Last updated on April 8, 2021
The Pew Research Center is a widely known nonpartisan fact-gathering organization based in Washington, D.C., that is broadly viewed as authoritative on information it releases pursuant to polling and research on many issues important in American life.
One of its recurrent research themes stresses, broadly, important aspects relating to the American family and trends concerning it. Those include things like family composition, education and income levels of care givers, job mobility, attitudes toward religion, marriage and divorce, and other key considerations.
The focus of recent Pew research focuses on single-parent families in the United States, with new analysis pointing to some interesting trends and fundamental demographic changes in recent years.
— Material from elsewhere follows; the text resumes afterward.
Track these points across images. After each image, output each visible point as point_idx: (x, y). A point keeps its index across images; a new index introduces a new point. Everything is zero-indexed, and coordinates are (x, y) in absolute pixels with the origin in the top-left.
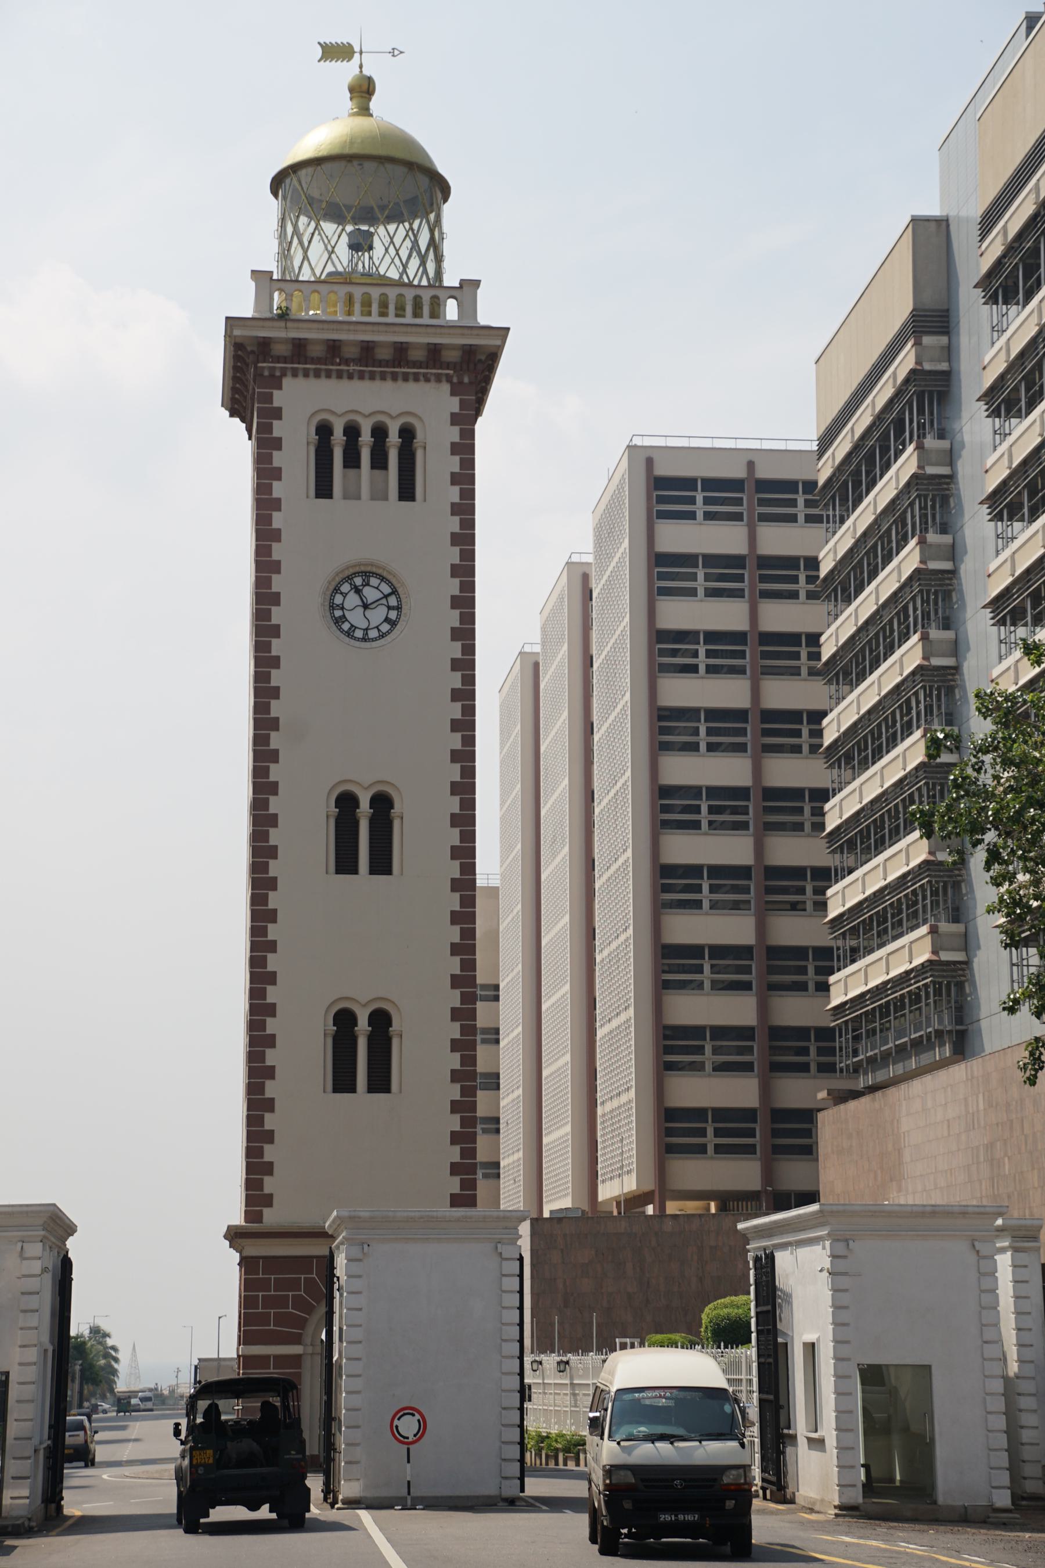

Those focus most centrally on what might broadly be termed fathers’ rights, especially in areas such as child custody and visitation, the number of family homes led by single fathers, the progressively increased role of fathers as caregivers within the home, and related matters.
Researchers note, for example, the fundamental shift in the sheer number of single dads heading households across the country, including in Georgia. In 1960, that number stood at a paltry 300,000. Today it is estimated at around 2.6 million, a ninefold increase.
Moreover, that paradigm shift is accompanied by a higher level of appreciation in society generally toward the important role that dads play in the lives of their children. As stated in a recent media article on the subject, “dads are getting more credit for the influence they have as parents.”
In recent decades, single fathers have tripled their amount of interaction with their children.
The Pew research analyzed data culled from the U.S. Census Bureau.